Pundits are comparing the COVID-19 pandemic to the ‘Spanish Flu’ of 1918 to tease out lessons for how to combat future pandemics. Ooi Kee Beng specially for the East Asia Forum.
However, the world back then and the world today are very different. If what we are searching for is approaches that can help us strengthen resilience on a global scale, the period following the Second World War may be more relevant than the period following the First World War.
The 1918 pandemic killed around 50 million people worldwide, and it hit at the end of a horrific war. Governments were in tatters.
Coming to terms with the First World War — which spanned far less of the globe than the Second World War — was clouded by the chaos of falling empires. The world was not as globalised then as it is today; many of today’s nations were still colonies of the dominant European powers. In the years following the First World War, the world was not perceived in the globalised way that it came to be seen after 1945.
Furthermore, the science was also not well developed yet, and as we know, detailed genetic information about the 1918 culprit virus was only worked out at the end of the 20th century. The Chinese, Russian, Austro-Hungarian and Ottoman empires all collapsed over a short period of time. The Bolsheviks coming to power in Russia added another distraction. The League of Nations, the precursor to the United Nations, was formed as a feeble attempt to right all the things that seemed wrong with how the world was organised back then. The Second World War can in many ways be seen as a disastrous failure of those half-hearted attempts made after the First World War to put the world on a more solid footing.
It is the Second World War then that should interest us as we prepare to reorganise the world post-COVID-19. The horrors of the Nazi extermination camps were matched by news of the United States dropping atomic bombs on Japan. The destruction wrought by these two hellish images could not help but change the whole conception of ‘global order’. The major distraction which followed was the Cold War and its manifestations in Central Europe, the Middle East, Latin America, mainland China, and on the Korean Peninsula.
Many unstoppable political trends rushed to the fore. For one thing, the days of colonialism were over. There was a rise of nationalism throughout former colonies and a defeat of the extreme racism vested in Fascism and Nazism. Racism no longer formed the basis for inter-communal and international knowledge. It was far from dead in places like South Africa and Malaysia, but no longer did it seem legitimate to think in racial terms.
The ‘Age of Nations’ had arrived. The League of Nations formed after the First World War functioned in a world where most nations were not independent yet, while its successor, the United Nations organisation, which came into being after the Second World War, counted as its members a growing number of new self-determined nations in charge of their own governments.
The most remarkable cultural achievement after the Second World War was the adoption of the Universal Declaration of Human Rights. This event is most significant in the post-COVID-19 era. The Declaration not only teaches us how to relate to each other ethically, but also how we are interrelated. We are being forced to see ourselves as just one species among many, all performing on a complex and fragile stage we call Earth.
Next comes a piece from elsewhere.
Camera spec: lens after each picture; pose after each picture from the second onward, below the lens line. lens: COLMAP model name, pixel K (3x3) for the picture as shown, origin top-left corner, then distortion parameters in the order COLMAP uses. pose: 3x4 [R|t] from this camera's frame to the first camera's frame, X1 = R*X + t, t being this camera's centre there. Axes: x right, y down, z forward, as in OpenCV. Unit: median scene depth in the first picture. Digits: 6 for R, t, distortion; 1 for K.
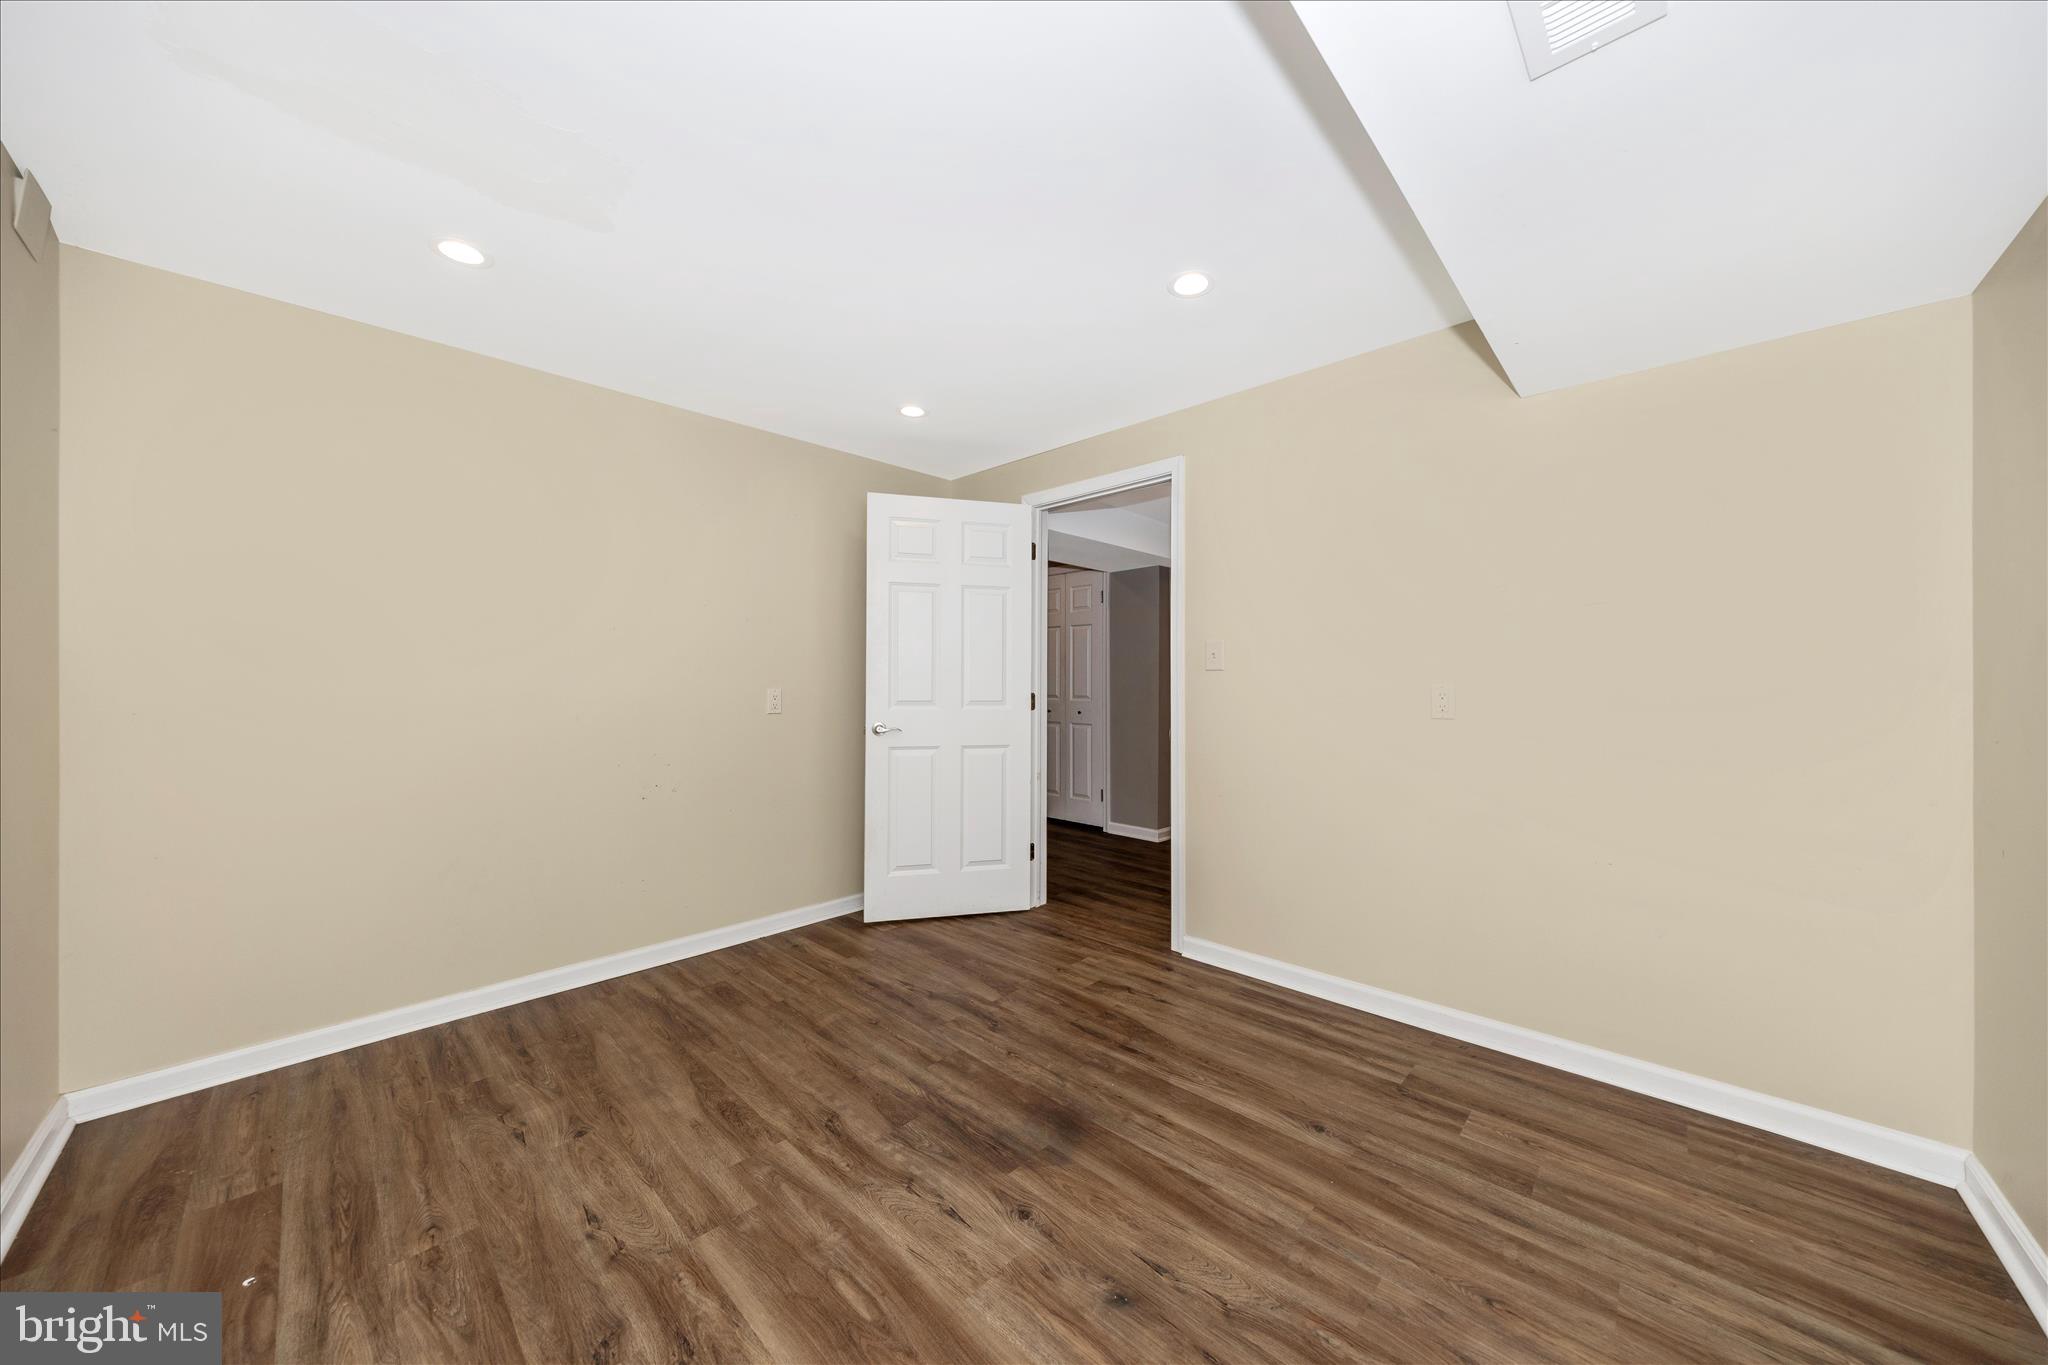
lens RADIAL K [[695.6, 0, 1016.3], [0, 695.6, 686.0], [0, 0, 1]] dist [-0.000448, -0.000457]
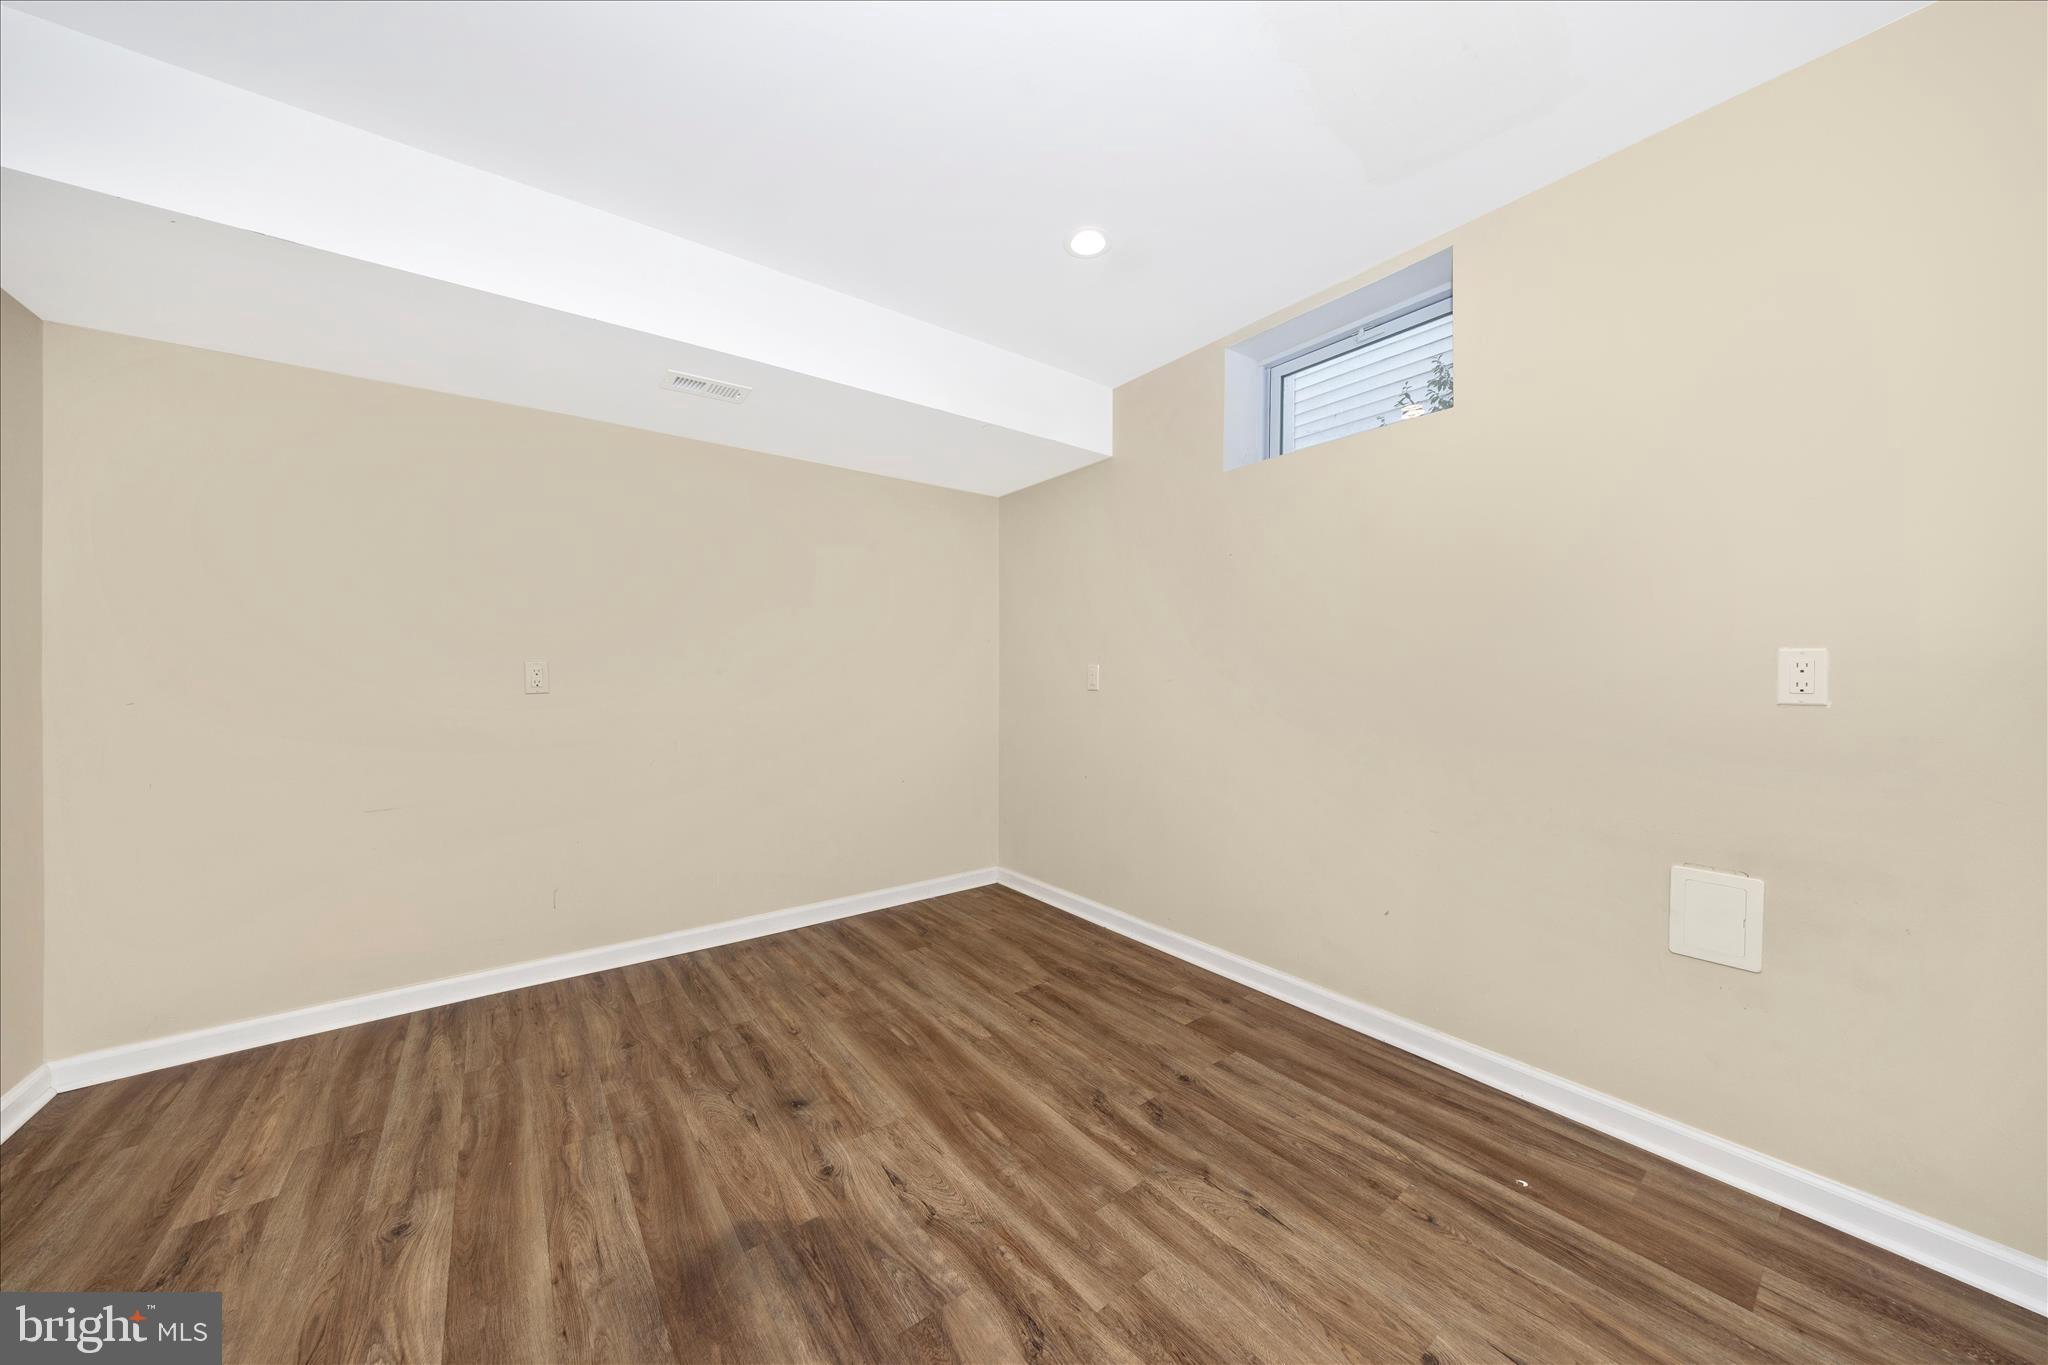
lens RADIAL K [[695.6, 0, 1016.3], [0, 695.6, 686.0], [0, 0, 1]] dist [-0.000448, -0.000457]
pose [[-0.987781, 0.002255, 0.155832, -0.416981], [0.004996, 0.999840, 0.017199, 0.034018], [-0.155768, 0.017767, -0.987634, 1.927004]]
The conflicts of the 20th century brought us many insights, but it also left us greatly distracted. This may be provocative to say, but in recent decades, our worries were side-tracked more than stilled by drawn-out discourses on ‘Sustainable Developments Goals’ and ‘Climate Change’. COVID-19 is a wake-up call in that sense: the air we breathe is compromised, as is the water we drink and the food we eat. Yet we continue to act as if this status quo is fine.
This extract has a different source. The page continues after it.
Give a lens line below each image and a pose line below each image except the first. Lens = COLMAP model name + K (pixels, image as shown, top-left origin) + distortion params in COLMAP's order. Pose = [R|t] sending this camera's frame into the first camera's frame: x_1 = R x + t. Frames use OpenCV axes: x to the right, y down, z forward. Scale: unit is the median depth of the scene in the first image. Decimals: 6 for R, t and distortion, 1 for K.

The world has also continued to act with little care for how wealth and privilege have accrued for the top one per cent of Earth’s population. With huge gaps in opportunity and freedom between and within countries, it is not strange that parochialism and national defensiveness are on the rise.
We can no longer think that this ‘normal’ will continue. We need to bring about change which urgently contains the environmental, economic and existential problems the world was heading towards before COVID-19.
What better time to reimagine a true ‘new normal’ than in the aftermath of a global crisis.
What the world lacks now are leaders with vision, those who can think of the global good instead of their own re-election. In their absence, citizens should take ownership of the process of creating a ‘new normal’ that suits their children and grandchildren.
Dato‘ Dr Ooi Kee Beng is Executive Director of the Penang Institute. He is author of The Eurasian Core and its Edges: Dialogues with Wang Gungwu on the History of the World (ISEAS, 2016).